*Tarefa a realizar*:
Prossiga com o texto sobre o anúncio da Sky e o controle dos pais na TV a cabo a partir do ponto em que ele termina.

*Texto fornecido*:
A Sky, empresa de exploração de serviço de TV a cabo, tem divulgado o recurso “controle dos pais” no qual afirma que “você pode bloquear os programas e canais que considerar impróprios para a sua família”. No anúncio veiculado em sua programação, a empresa afirma que a TV a cabo no Brasil não tem restrição para a divulgação de programas. Isso significa que os canais fechados a qualquer hora podem divulgar, por exemplo, muito sexo e muita violência.
Mais que um anúncio de serviço da operadora, a Sky com tal discurso divulga – mesmo que a maioria dos telespectadores não perceba – uma ideologia perversa na produção e na difusão do conteúdo da televisão fechada. Perversa porque a empresa se exime das consequências do que divulga. Basta usar o controle remoto e o bloqueio de canal. Na prática, a empresa atesta que a influência da televisão sobre o comportamento de crianças e adolescentes angustiados pelo consumismo e erotizados diuturnamente, para citar dois efeitos, não é problema dela. É problema apenas dos pais, que têm o dever de controlar o que os filhos veem.
A responsabilidade por aquilo que os filhos assistem é mesmo dos pais. Esses têm que saber o que os filhos consomem, seja na TV a cabo ou na TV aberta, que tem minimamente regras de controle, como a classificação indicativa. Afinal, quem educa são os pais e a televisão tem outras funções não necessariamente educativas. Afinal muitos programas mais desinformam que informam; mais deformam que formam.
Legislação de telecomunicações
Mesmo que a TV a cabo não tenha restrição de conteúdo, basta lembrar os princípios constitucionais que regem a comunicação no Brasil. O artigo 221 da Constituição determina que a programação de rádio e de televisão deve atender aos seguintes princípios:
I – preferência a finalidades educativas, artísticas, culturais e informativas;
II – promoção da cultura nacional e regional e estímulo à produção independente que objetive sua divulgação;
III – regionalização da produção cultural, artística e jornalística, conforme percentuais estabelecidos em lei;
IV – respeito aos valores éticos e sociais da pessoa e da família.

[Dados de geometria de múltiplas vistas]
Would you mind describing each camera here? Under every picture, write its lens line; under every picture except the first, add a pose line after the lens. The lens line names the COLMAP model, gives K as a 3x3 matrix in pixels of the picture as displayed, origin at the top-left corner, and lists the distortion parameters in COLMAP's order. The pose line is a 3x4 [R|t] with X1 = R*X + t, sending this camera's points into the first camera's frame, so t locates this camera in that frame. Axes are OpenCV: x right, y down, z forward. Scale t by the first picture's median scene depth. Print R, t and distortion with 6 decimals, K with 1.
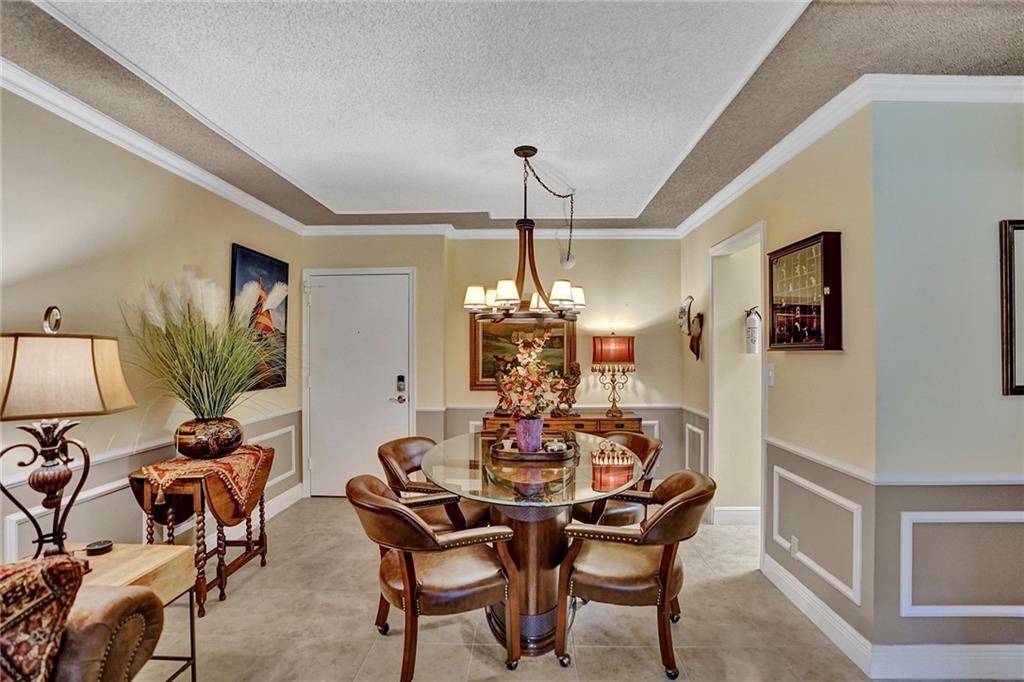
lens RADIAL K [[503.9, 0, 514.5], [0, 503.9, 341.2], [0, 0, 1]] dist [-0.074683, 0.025510]
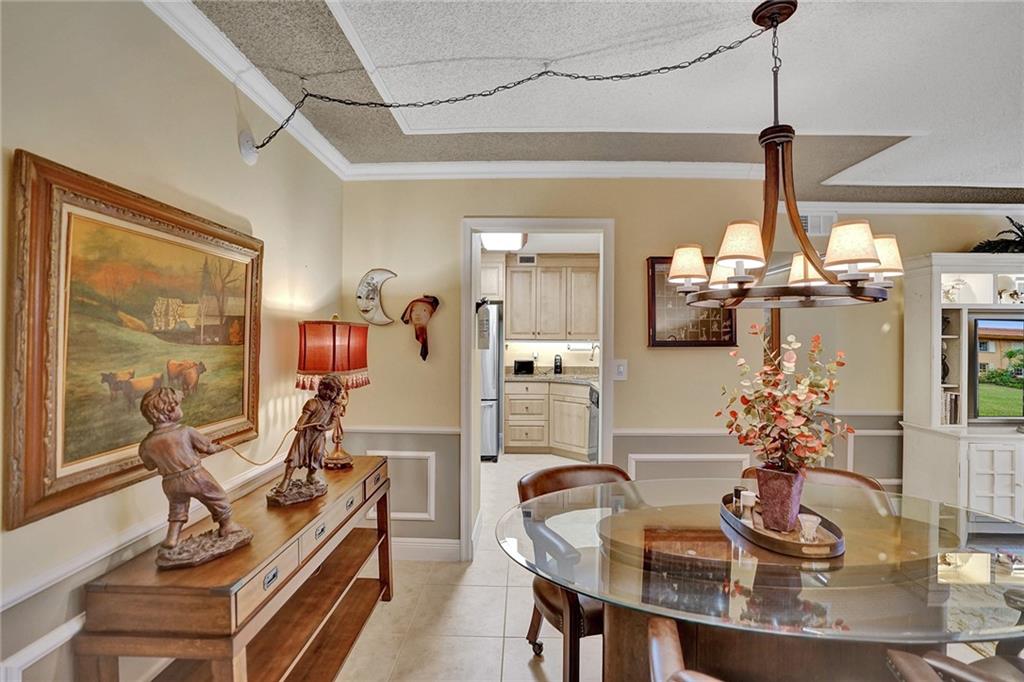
lens RADIAL K [[474.8, 0, 517.2], [0, 474.8, 340.4], [0, 0, 1]] dist [-0.070648, 0.027054]
pose [[-0.003957, -0.000737, 0.999992, -0.491912], [-0.019484, 0.999810, 0.000660, 0.007913], [-0.999802, -0.019482, -0.003970, 1.254755]]
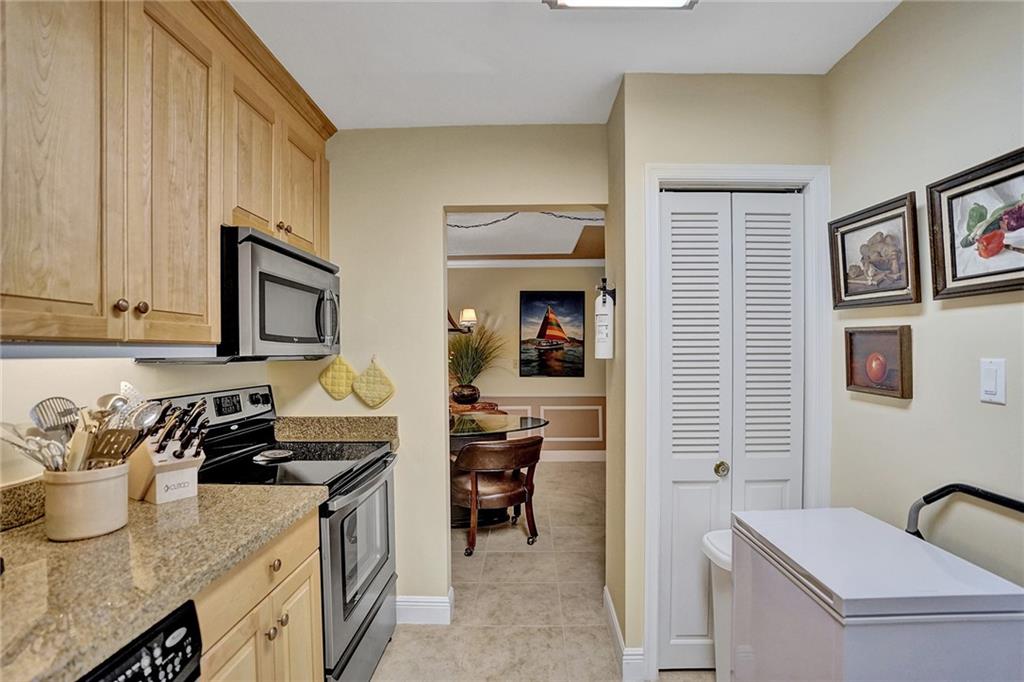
lens RADIAL K [[489.7, 0, 529.9], [0, 489.7, 354.6], [0, 0, 1]] dist [-0.002249, 0.000149]
pose [[0.017828, 0.009108, -0.999800, 1.400430], [0.019827, 0.999759, 0.009462, 0.013135], [0.999644, -0.019992, 0.017643, 1.200336]]
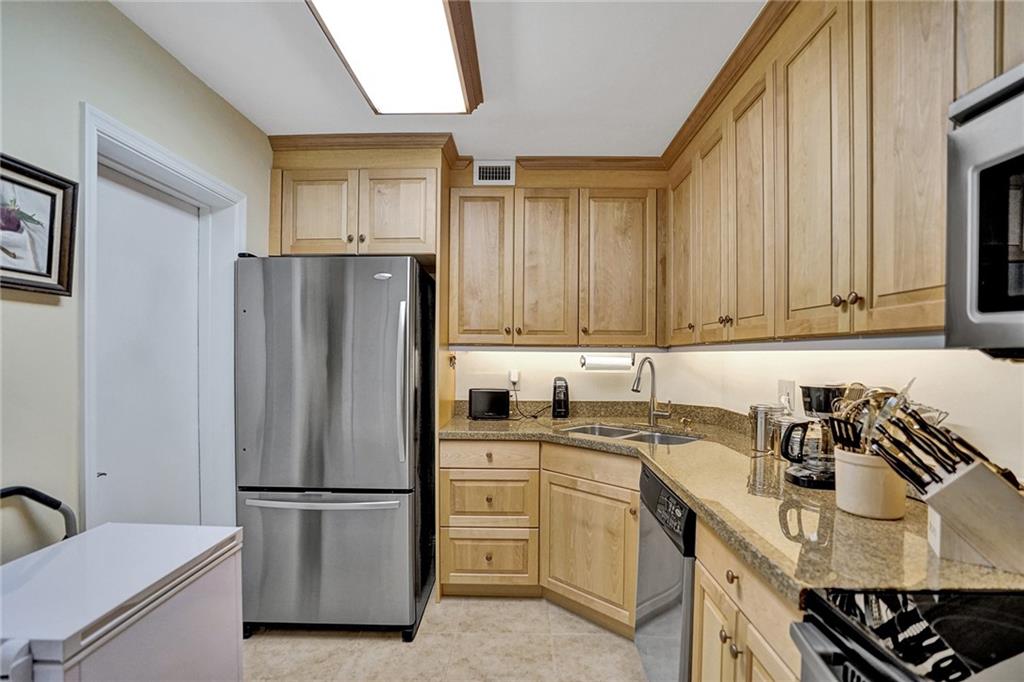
lens RADIAL K [[494.8, 0, 525.1], [0, 494.8, 366.0], [0, 0, 1]] dist [-0.075573, 0.033904]
pose [[-0.011414, -0.024206, 0.999642, 0.571807], [-0.019136, 0.999529, 0.023985, 0.021970], [-0.999752, -0.018855, -0.011872, 1.152465]]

*Resultado da tarefa*:
Muitos podem dizer que a comunicação social não foi regulamentada, afinal nenhum governo – seja de tucanos seja de petistas – teve a coragem necessária para enfrentar o tema como ele merece. Outros podem afirmar que a regulamentação da TV não está prevista na Constituição Federal. Realmente, o capítulo da Comunicação Social trata da programação relativa às concessões públicas de rádio e TV. Aqui outro imbróglio ajuda a tumultuar o debate. A TV a cabo não está inserida nos dispositivos que regulam a radiodifusão no Brasil.
Por lobby, interesses obscuros ou ingenuidade mal intencionada, a exploração de serviços da TV fechada integra a legislação das telecomunicações. Isso mesmo, telefonia fixa, móvel e outros serviços do setor.
Controle remoto
A exploração da TV a cabo é regida pela lei 8.977, de 1995, e ratificada pela lei 9.472, de 1997, que “dispõe sobre a organização dos serviços de telecomunicações”. Ou seja, TV a cabo está no mesmo patamar dos aparelhos de celular. Já a lei que regula a radiodifusão no Brasil é de 1962 (lei 4.117), de 50 anos atrás. Vale dizer, uma legislação caquética que não contempla os avanços tecnológicos da área nem os serviços não previstos na época em que foi elaborada. Quem perde e quem ganha com as operadoras de TV a cabo subordinadas às telecomunicações, e não à radiodifusão brasileira?
O discurso de que se não está satisfeito mude de canal, decididamente não ajuda a melhorar a qualidade da televisão brasileira. Não é por menos que – volta e meia – alguma entidade aciona a justiça contra programas de TV que promovem a discriminação ou patrocinam o preconceito, escondidos sob o manto da liberdade de expressão. Transferir a responsabilidade do que se produz unicamente para a audiência, ou seja, ao poder do controle remoto, é uma estratégia para amenizar a responsabilidade dos produtores de conteúdo e seu papel constitucional.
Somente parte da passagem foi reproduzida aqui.